= Narrow class group =

In algebraic number theory, the narrow class group of a number field K is a refinement of the class group of K that takes into account some information about embeddings of K into the field of real numbers.

== Formal definition ==

Suppose that K is a finite extension of Q. Recall that the ordinary class group of K is defined as the quotient
$C_K = I_K / P_K,\,$
where I_{K} is the group of fractional ideals of K, and P_{K} is the subgroup of principal fractional ideals of K, that is, ideals of the form aO_{K} where a is an element of K.

The narrow class group is defined to be the quotient
$C_K^+ = I_K / P_K^+,$
where now P_{K}^{+} is the group of totally positive principal fractional ideals of K; that is, ideals of the form aO_{K} where a is an element of K such that σ(a) is positive for every embedding
$\sigma : K \to \mathbb{R}.$

== Uses ==

The narrow class group features prominently in the theory of representing integers by quadratic forms. An example is the following result (Fröhlich and Taylor, Chapter V, Theorem 1.25).

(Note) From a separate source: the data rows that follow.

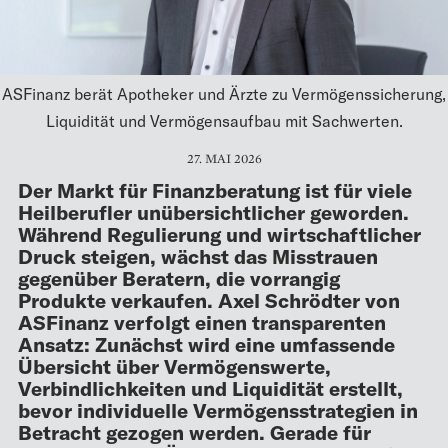
ASFinanz berät Apotheker und Ärzte zu Vermögenssicherung,
Liquidität und Vermögensaufbau mit Sachwerten.
27. MAI 2026
Der Markt für Finanzberatung ist für viele
Heilberufler unübersichtlicher geworden.
Während Regulierung und wirtschaftlicher
Druck steigen, wächst das Misstrauen
gegenüber Beratern, die vorrangig
Produkte verkaufen. Axel Schrödter von
ASFinanz verfolgt einen transparenten
Ansatz: Zunächst wird eine umfassende
Übersicht über Vermögenswerte,
Verbindlichkeiten und Liquidität erstellt,
bevor individuelle Vermögensstrategien in
Betracht gezogen werden. Gerade für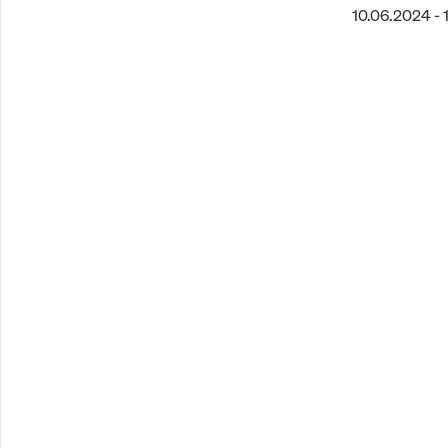
10.06.2024 - 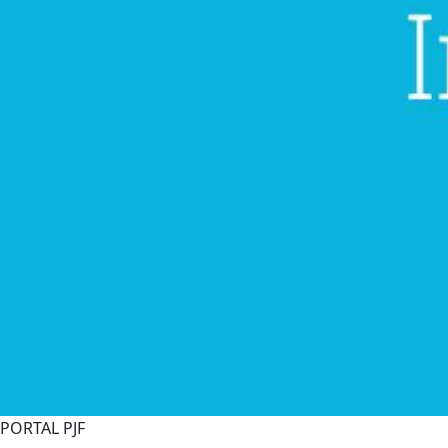
PORTAL PJF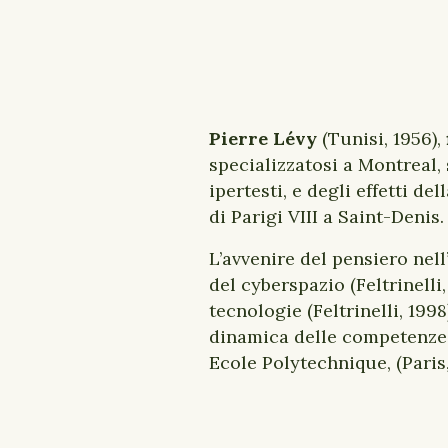
Pierre Lévy
(Tunisi, 1956),
specializzatosi a Montreal,
ipertesti, e degli effetti d
di Parigi VIII a Saint-Denis.
L’avvenire del pensiero nell
del cyberspazio (Feltrinelli,
tecnologie (Feltrinelli, 199
dinamica delle competenze (
Ecole Polytechnique, (Paris,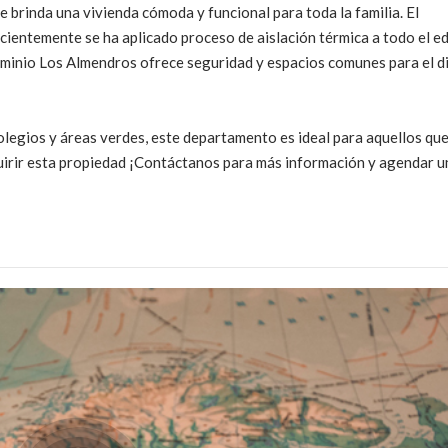
e brinda una vivienda cómoda y funcional para toda la familia. El
entemente se ha aplicado proceso de aislación térmica a todo el edi
dominio Los Almendros ofrece seguridad y espacios comunes para el d
olegios y áreas verdes, este departamento es ideal para aquellos qu
quirir esta propiedad ¡Contáctanos para más información y agendar u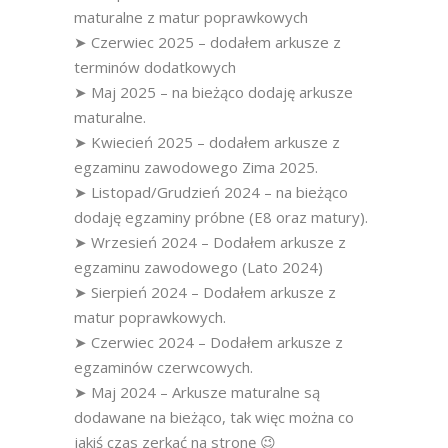
maturalne z matur poprawkowych
➤ Czerwiec 2025 – dodałem arkusze z
terminów dodatkowych
➤ Maj 2025 – na bieżąco dodaję arkusze
maturalne.
➤ Kwiecień 2025 – dodałem arkusze z
egzaminu zawodowego Zima 2025.
➤ Listopad/Grudzień 2024 – na bieżąco
dodaję egzaminy próbne (E8 oraz matury).
➤ Wrzesień 2024 – Dodałem arkusze z
egzaminu zawodowego (Lato 2024)
➤ Sierpień 2024 – Dodałem arkusze z
matur poprawkowych.
➤ Czerwiec 2024 – Dodałem arkusze z
egzaminów czerwcowych.
➤ Maj 2024 – Arkusze maturalne są
dodawane na bieżąco, tak więc można co
jakiś czas zerkać na stronę 😉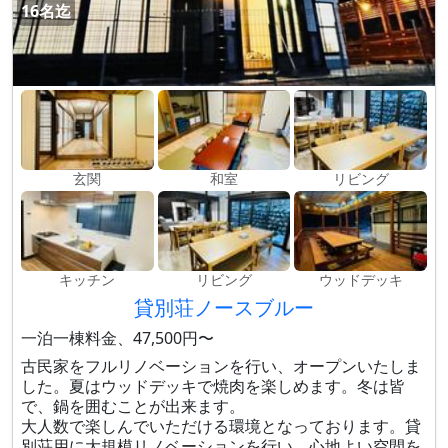
16名迄
玄関
和室
リビング
キッチン
リビング
ウッドデッキ
貸別荘ノースブルー
一泊一棟料金、47,500円〜
古民家をフルリノベーションを行い、オープンいたしま
した。夏はウッドデッキで焼肉を楽しめます。冬は皆
で、鍋を囲むことが出来ます。
大人数で楽しんでいただける環境となっております。貸
別荘用に大規模リノベーションを行い、心地よい空間を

Theorem. Suppose that $K = \mathbb{Q}(\sqrt{d}\,),$ where d is a square-free integer, and that the narrow class group of K is trivial. Suppose that
$\{ \omega_1, \omega_2 \}\,\!$
is a basis for the ring of integers of K. Define a quadratic form
 $q_K(x,y) = N_{K/\mathbb{Q}}(\omega_1 x + \omega_2 y)$,
where N_{K/Q} is the norm. Then a prime number p is of the form
 $p = q_K(x,y)\,$
for some integers x and y if and only if either
 $p \mid d_K\,\!,$
or
 $p = 2 \quad \mbox{ and } \quad d_K \equiv 1 \pmod 8,$
or
 $p > 2 \quad \mbox{ and} \quad \left(\frac {d_K} p\right) = 1,$
where d_{K} is the discriminant of K, and
$\left(\frac ab\right)$
denotes the Legendre symbol.

=== Examples ===

For example, one can prove that the quadratic fields Q(√−1), Q(√2), Q(√−3) all have trivial narrow class group. Then, by choosing appropriate bases for the integers of each of these fields, the above theorem implies the following:
- A prime p is of the form p = x^{2} + y^{2} for integers x and y if and only if
$p = 2 \quad \mbox{or} \quad p \equiv 1 \pmod 4.$
 (This is known as Fermat's theorem on sums of two squares.)
- A prime p is of the form p = x^{2} − 2y^{2} for integers x and y if and only if
$p = 2 \quad \mbox{or} \quad p \equiv 1, 7 \pmod 8.$
- A prime p is of the form p = x^{2} − xy + y^{2} for integers x and y if and only if
$p = 3 \quad \mbox{or} \quad p \equiv 1 \pmod 3.$ (cf. Eisenstein prime)

An example that illustrates the difference between the narrow class group and the usual class group is the case of Q(√6). This has trivial class group, but its narrow class group has order 2. Because the class group is trivial, the following statement is true:
- A prime p or its inverse −p is of the form ± p = x^{2} − 6y^{2} for integers x and y if and only if
$p = 2 \quad \mbox{or} \quad p = 3 \quad \mbox{or} \quad \left(\frac{6}{p}\right)=1.$

However, this statement is false if we focus only on p and not −p (and is in fact even false for p = 2), because the narrow class group is nontrivial. The statement that classifies the positive p is the following:
- A prime p is of the form p = x^{2} − 6y^{2} for integers x and y if and only if p = 3 or
$\left(\frac{6}{p}\right)=1 \quad \mbox{and}\quad \left(\frac{-2}{p}\right)=1.$

(Whereas the first statement allows primes $p \equiv 1, 5, 19, 23 \pmod {24}$, the second only allows primes $p \equiv 1, 19 \pmod {24}$.)